È stato fermato a Molenbeek, proprio dove cominciò la sua atroce impresa di morte insieme agli altri jihadisti membri del commando del 13 novembre.

Centotrenta giorni di latitanza da quella terribile notte parigina, quando il ventottenne francese residente in Belgio, dopo aver accompagnato i compari-kamikaze sui luoghi delle stragi, sicuramente allo Stade de France, sarebbe dovuto passare all’azione nel 18/o arrondissement. E però nel suo folle piano qualcosa va storto: Salah ha paura, non vuole morire, forse è sconvolto dal fratello Brahim che si è appena fatto esplodere al Comptoir Voltaire.

Lascia luna Clio nera ai piedi di Montmartre, poi con la metro attraversa Parigi fino a Montrouge. Alle 22 – mentre l’assalto al Bataclan è ancora in corso – chiama Hamza Attou, un amico di Bruxelles, per supplicarlo di aiutarlo a fuggire: “Vieni a prendermi, ti prego”. Attou, senza auto, chiede all’amico Mohamed Amri di partire insieme con la sua Golf. Passano la frontiera verso le tre di notte, all’alba recuperano Salah davanti al McDonald’s di Parigi-Chatillon, dove gli inquirenti ritroveranno una cintura esplosiva da kamikaze.

Nel viaggio di ritorno a Bruxelles la polizia li ferma per ben tre volte ma succede l’incredibile: il fuggitivo viene lasciato sempre libero di andare. In quel momento il nome di Salah non è ancora legato ai massacri. La videosorveglianza di una pompa di benzina ritrae il jihadista tranquillo, con il volto scoperto e le mani in tasca. Verso le dieci la Golf riprende il cammino. Verrà depositato nel comune di Laeken, vicino allo stadio di Re Baldovino, alle porte di Bruxelles. Si parla di un suo breve passaggio dal barbiere, Salah vuole tingersi ma non c’è tempo. Amry e Hattou verranno arrestati il giorno dopo a Molenbeek ma del ricercato numero uno non c’è più traccia.

Camuffato con occhiali e berretto, non teme solo la polizia ma una possibile ritorsione dell’Isis per la sua ‘diserzione’. Il 19 novembre viene avvistato un’altra volta nelle strade di Anderlecht, a bordo di una Citroen Xsara. A seguito dell’allarme, tutti i poliziotti in servizio ricevono l’ordine di restare operativi, ma niente, un altro buco nell’acqua.
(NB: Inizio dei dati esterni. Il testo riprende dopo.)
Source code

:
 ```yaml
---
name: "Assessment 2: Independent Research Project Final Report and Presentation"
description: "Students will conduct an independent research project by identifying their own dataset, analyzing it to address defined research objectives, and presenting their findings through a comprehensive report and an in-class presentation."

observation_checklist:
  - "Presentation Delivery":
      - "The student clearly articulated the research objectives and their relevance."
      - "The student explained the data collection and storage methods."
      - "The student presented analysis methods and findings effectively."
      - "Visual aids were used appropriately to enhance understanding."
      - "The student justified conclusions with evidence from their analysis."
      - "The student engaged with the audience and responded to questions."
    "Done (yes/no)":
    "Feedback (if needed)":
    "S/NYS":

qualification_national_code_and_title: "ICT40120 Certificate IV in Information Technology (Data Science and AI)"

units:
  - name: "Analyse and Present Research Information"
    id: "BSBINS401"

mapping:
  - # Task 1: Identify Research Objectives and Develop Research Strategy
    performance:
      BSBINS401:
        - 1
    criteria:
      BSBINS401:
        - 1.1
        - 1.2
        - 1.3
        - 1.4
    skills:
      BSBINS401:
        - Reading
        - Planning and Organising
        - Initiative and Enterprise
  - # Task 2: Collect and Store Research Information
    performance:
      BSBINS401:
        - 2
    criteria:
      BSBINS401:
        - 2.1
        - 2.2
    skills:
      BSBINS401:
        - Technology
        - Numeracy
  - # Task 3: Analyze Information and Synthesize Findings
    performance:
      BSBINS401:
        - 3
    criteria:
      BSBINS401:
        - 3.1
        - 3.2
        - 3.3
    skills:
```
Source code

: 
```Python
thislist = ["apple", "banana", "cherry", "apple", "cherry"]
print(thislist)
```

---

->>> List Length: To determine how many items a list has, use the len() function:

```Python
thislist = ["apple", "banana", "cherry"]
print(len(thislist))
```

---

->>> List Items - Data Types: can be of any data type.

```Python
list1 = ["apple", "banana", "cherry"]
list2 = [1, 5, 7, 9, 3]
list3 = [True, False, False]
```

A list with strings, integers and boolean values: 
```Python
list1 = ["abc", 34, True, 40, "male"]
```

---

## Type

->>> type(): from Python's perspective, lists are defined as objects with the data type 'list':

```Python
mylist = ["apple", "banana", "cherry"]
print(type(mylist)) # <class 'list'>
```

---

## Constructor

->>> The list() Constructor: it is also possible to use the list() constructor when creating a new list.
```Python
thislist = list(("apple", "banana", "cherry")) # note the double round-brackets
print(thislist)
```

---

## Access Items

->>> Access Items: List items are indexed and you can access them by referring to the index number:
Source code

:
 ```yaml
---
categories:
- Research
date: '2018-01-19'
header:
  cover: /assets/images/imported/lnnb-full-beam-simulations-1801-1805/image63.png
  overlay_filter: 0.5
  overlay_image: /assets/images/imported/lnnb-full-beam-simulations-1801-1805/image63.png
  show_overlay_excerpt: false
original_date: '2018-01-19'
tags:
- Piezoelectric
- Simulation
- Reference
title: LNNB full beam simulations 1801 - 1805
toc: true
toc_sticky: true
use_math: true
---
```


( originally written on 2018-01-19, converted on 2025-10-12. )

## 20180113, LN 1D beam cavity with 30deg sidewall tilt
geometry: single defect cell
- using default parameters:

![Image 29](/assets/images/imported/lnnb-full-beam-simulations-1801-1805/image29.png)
Un amico racconta di averlo visto pochi giorni prima dietro casa sua, a Molenbeek. “Era qui, ma non per molto”.

Il principale ricercato delle stragi di Parigi non vuole rimanere nel quartiere piantonato dagli agenti e dai media di tutto il mondo. Si parla di una Bmw in fuga verso la Germania. In tv esperti e commentatori lo danno in Siria. Qualcuno osserva che se davvero teme l’Isis più della polizia è piuttosto improbabile che sia andato a rifugiarsi proprio nei feudi del Califfato. Poi l’improvvisa accelerazione. A metà febbraio la stampa belga rivela che Salah è rimasto nascosto per venti giorni, dal 14 novembre al 4 dicembre, a Schaerbeek, nell’appartamento al terzo piano di rue Henri Bergé, in cui il 9 dicembre sono poi state trovate cinture, tracce di esplosivo e del suo dna.

Il terrorista avrebbe preso la fuga precipitosamente quando il 4 dicembre le forze dell’ordine si misero alla ricerca nella stessa zona di un trafficante di armi. Martedì il sopralluogo degli agenti nell’appartamento di Forest, il fuoco dei kalashnikov, la probabile fuga dai tetti, fino all’epilogo finale questo pomeriggio a Molenbeek, dove tutto è cominciato. E il sospetto che la ‘Primula rossa’ non si sia più mossa da Bruxelles.